• **Your objective**
Please pick up the passage below about the Duke Health study of germs spreading between ICU nurses, patients, and hospital rooms, and continue it from its last sentence.

• **Exercise passage**

::::

DURHAM, NC – Nurses sometimes neglect protocols that help reduce pathogen transmission, such as hand-washing or wearing gloves, when they interact with patients without actually touching them.

A new study presented at IDWeek, the annual meeting of the Infectious Diseases Society of America (IDSA), the Society for Healthcare Epidemiology of America (SHEA), the HIV Medicine Association (HIVMA), and the Pediatric Infectious Diseases Society (PIDS), demonstrates why that is a bad idea.

Duke Health researchers report that hospital rooms, and not just the patients in them, can spread germs through contact with healthcare personnel.

"This study is a good wake-up call that healthcare personnel need to concentrate on the idea that the healthcare environment can be contaminated," explained lead author Deverick Anderson, MD, an associate professor of medicine at Duke University School of Medicine. "Any type of patient care, or even just entry into a room where care is provided, truly should be considered a chance for interacting with organisms that can cause disease."

The goal of the study, according to the researchers, was to better understand how pathogens travel between the "transmission triangle" in a healthcare setting: patients, the environment where care is administered, and the healthcare provider.

To achieve that, the study team took cultures from the sleeves, pockets, and midriffs of new surgical scrubs of 40 ICU nurses at Duke University Hospital at the beginning and end of each shift. At the same time, cultures were also collected from the bodies of all of the nurses’ 167 patients during 120 12-hour shifts, as well as patient room contents such as beds, bedrails, and supply carts.

Overall, 2,185 cultures were collected from the nurses' clothing, 455 from patients, and 2,919 from patients' rooms.

::::

• **Given information**

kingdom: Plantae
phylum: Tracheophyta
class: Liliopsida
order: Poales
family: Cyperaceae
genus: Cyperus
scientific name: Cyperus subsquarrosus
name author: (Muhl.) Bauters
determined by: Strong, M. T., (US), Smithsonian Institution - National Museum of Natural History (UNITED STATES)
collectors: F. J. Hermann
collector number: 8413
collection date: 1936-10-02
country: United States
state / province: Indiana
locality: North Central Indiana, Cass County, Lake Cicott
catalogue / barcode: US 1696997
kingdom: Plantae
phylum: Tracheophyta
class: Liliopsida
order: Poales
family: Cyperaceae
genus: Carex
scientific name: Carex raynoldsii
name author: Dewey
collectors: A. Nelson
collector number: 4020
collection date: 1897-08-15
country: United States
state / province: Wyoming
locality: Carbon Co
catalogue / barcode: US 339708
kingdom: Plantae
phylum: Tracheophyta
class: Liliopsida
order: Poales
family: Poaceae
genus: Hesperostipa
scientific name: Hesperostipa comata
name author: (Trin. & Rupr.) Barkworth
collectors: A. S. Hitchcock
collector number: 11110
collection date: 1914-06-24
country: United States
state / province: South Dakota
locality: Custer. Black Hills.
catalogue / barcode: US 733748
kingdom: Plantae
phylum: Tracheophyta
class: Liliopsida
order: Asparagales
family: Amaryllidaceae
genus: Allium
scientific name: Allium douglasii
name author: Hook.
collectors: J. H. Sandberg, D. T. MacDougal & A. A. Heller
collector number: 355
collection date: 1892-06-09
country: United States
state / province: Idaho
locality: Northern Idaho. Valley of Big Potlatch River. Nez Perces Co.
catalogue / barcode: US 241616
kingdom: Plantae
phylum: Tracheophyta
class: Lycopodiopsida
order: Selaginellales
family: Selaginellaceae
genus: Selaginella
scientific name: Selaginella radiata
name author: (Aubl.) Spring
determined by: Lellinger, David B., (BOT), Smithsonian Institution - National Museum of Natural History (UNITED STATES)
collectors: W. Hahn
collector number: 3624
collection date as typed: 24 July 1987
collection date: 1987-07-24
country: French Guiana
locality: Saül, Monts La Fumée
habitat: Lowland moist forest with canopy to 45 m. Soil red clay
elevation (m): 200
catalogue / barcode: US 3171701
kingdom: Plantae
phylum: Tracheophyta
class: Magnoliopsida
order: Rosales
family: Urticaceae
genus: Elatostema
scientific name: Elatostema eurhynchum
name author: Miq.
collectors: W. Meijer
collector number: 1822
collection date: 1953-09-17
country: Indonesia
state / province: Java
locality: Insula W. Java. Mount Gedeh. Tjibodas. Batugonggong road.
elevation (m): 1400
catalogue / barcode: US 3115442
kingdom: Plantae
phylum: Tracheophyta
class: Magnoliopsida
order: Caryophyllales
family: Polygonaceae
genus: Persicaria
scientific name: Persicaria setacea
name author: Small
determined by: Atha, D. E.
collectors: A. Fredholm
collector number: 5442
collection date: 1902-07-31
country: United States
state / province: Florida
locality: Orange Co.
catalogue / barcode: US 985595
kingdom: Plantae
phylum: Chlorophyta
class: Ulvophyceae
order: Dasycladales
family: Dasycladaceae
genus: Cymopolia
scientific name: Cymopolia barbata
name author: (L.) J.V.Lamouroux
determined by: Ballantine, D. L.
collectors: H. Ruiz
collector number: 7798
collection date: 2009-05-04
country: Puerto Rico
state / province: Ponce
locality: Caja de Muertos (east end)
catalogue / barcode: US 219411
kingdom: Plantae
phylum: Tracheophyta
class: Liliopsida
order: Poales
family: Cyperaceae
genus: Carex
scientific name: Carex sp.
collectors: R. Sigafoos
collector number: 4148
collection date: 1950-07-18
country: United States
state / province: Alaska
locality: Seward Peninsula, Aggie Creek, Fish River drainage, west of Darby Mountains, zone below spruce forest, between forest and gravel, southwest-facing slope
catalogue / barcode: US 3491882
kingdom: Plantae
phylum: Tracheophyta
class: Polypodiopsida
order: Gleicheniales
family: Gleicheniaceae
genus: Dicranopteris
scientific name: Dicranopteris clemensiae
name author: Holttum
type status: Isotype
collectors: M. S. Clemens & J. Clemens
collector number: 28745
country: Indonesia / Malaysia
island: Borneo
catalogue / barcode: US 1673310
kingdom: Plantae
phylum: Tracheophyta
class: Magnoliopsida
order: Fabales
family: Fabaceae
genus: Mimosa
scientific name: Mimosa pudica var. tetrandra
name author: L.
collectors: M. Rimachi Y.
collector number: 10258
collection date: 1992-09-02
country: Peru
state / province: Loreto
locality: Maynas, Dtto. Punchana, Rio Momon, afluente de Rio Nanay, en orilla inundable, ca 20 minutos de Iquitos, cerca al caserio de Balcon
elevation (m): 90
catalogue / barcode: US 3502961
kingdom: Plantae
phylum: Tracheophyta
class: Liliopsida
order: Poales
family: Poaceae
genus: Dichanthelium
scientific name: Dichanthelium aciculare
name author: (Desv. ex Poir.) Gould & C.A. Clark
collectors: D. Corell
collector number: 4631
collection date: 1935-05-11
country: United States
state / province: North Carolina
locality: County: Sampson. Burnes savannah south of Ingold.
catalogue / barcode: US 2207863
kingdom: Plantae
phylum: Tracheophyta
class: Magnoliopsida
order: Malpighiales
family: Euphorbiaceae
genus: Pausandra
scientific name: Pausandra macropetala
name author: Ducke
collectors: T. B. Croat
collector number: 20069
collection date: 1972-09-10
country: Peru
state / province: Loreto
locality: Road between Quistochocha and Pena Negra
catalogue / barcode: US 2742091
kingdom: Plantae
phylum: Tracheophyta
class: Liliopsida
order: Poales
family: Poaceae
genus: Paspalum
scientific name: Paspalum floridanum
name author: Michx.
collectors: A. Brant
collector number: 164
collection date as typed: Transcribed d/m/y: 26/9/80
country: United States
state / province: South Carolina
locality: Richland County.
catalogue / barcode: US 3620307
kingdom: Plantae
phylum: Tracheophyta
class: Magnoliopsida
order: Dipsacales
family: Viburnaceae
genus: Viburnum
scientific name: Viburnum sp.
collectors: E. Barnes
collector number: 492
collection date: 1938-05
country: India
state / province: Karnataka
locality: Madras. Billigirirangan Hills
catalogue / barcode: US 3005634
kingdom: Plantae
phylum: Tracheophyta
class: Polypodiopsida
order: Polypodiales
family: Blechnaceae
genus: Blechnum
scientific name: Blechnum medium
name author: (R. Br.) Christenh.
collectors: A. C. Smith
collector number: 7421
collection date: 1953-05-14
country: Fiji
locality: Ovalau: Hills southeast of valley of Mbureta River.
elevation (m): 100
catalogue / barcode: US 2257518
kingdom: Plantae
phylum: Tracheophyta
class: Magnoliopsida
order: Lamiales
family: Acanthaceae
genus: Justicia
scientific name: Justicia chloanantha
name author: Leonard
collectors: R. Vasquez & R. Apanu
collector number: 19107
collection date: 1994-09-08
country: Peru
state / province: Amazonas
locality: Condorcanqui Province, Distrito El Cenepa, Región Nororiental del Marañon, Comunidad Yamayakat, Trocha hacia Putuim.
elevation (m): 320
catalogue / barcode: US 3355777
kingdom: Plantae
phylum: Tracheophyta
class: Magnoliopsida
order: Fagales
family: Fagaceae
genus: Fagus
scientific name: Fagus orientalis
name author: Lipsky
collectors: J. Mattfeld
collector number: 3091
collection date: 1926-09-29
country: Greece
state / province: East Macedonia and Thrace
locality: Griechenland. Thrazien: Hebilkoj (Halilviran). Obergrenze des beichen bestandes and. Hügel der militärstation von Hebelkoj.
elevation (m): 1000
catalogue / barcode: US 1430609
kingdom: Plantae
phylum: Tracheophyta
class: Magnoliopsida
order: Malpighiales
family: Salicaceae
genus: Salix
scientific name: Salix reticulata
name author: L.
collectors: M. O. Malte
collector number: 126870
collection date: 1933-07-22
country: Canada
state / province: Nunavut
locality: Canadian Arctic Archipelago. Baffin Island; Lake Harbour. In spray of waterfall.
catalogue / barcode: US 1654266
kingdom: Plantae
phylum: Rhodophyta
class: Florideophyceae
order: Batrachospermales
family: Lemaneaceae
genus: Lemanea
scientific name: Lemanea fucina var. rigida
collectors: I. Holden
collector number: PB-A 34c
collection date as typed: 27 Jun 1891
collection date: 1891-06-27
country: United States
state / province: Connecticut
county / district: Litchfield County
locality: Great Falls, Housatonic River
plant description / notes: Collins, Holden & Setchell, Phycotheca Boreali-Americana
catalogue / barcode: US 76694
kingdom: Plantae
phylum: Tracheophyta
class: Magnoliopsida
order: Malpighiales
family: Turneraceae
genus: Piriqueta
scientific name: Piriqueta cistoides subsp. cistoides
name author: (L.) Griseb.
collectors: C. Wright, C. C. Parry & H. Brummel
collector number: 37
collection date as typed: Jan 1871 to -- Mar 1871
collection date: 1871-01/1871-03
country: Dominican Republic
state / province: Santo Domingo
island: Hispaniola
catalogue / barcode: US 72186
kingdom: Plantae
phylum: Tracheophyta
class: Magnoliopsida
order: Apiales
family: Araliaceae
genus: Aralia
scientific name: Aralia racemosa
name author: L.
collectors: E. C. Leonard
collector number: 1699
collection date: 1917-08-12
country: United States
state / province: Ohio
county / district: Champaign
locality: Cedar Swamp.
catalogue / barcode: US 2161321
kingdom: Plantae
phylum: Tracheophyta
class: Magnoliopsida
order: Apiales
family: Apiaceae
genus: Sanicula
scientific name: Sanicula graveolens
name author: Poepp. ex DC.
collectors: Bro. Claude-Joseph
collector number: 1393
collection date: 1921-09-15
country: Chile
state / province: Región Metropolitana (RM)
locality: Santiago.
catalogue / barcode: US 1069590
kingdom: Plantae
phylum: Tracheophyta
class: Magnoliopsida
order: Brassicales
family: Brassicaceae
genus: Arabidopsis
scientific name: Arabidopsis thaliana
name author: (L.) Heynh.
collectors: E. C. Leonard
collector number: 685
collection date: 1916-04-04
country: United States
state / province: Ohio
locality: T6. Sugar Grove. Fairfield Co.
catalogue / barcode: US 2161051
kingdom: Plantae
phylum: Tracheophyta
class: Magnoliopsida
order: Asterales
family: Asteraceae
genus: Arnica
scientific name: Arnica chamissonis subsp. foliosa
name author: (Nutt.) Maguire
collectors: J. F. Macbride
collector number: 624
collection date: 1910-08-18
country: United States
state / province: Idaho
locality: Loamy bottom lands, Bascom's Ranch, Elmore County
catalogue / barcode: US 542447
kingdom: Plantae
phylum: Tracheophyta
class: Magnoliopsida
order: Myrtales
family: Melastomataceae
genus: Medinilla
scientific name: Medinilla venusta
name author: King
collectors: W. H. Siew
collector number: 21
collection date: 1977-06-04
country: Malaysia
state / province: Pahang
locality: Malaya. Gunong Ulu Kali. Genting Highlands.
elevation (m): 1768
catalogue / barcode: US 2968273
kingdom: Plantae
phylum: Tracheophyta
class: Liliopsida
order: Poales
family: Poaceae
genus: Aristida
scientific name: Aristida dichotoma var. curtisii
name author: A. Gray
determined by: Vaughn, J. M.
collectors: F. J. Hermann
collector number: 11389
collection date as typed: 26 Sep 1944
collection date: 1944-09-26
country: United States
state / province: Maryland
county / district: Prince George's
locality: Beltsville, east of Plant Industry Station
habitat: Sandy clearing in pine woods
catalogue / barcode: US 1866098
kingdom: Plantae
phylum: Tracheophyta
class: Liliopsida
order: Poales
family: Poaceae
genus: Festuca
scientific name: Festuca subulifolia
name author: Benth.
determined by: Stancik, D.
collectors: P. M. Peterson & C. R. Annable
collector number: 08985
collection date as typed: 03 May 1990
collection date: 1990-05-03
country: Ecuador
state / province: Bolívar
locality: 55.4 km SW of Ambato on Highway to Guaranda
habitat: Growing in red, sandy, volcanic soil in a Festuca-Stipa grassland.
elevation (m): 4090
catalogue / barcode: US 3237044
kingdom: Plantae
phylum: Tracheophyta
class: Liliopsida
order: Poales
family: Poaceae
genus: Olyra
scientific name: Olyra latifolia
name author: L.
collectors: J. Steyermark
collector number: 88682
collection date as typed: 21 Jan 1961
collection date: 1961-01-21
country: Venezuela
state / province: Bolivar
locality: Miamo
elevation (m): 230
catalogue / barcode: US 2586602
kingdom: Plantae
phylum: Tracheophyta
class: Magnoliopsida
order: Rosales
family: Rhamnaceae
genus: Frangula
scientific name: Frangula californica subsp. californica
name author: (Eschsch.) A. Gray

::::

• **Exercise result**
Using molecular analysis, researchers confirmed 12 instances where at least one of five pathogens known to cause difficult-to-treat infections was transmitted from the patient or the room to the scrubs. Six incidents each involved transmission from patient to nurse and room to nurse, while another 10 transmissions were from the patient to the room.

No nurse-to-patient or nurse-to-room transmissions were found, however.

Pockets and sleeves of the scrubs were most likely to be contaminated, as were the bed rails in the rooms, according to the analysis.

"I think sometimes there's the misconception that if, for instance, a nurse is just talking to patients and not actually touching them, that it might be okay to skip protocols that help reduce pathogen transmission, like washing hands or wearing gloves," Anderson said. "The study's results demonstrate the need for caution whenever healthcare providers enter a patient room, regardless of the task they're completing."

These results were also significant, he emphasized, because previous studies on pathogen transmission focused mainly on the patient-to-nurse interaction. This study, on the other hand, demonstrated the room itself should be approached with equal consideration and caution.